Collected data
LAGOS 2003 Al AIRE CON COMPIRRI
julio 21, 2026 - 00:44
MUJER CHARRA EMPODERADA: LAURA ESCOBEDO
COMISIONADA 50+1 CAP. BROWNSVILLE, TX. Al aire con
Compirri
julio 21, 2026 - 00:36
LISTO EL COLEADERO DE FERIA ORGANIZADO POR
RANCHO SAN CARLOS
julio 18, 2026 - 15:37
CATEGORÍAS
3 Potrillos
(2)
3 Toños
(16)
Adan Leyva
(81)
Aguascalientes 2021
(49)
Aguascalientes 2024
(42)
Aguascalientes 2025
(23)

_Task description_
Give back every entry above, complete and exact.

_Exercise solution_
LAGOS 2003 Al AIRE CON COMPIRRI
julio 21, 2026 - 00:44
MUJER CHARRA EMPODERADA: LAURA ESCOBEDO
COMISIONADA 50+1 CAP. BROWNSVILLE, TX. Al aire con
Compirri
julio 21, 2026 - 00:36
LISTO EL COLEADERO DE FERIA ORGANIZADO POR
RANCHO SAN CARLOS
julio 18, 2026 - 15:37
CATEGORÍAS
3 Potrillos
(2)
3 Toños
(16)
Adan Leyva
(81)
Aguascalientes 2021
(49)
Aguascalientes 2024
(42)
Aguascalientes 2025
(23)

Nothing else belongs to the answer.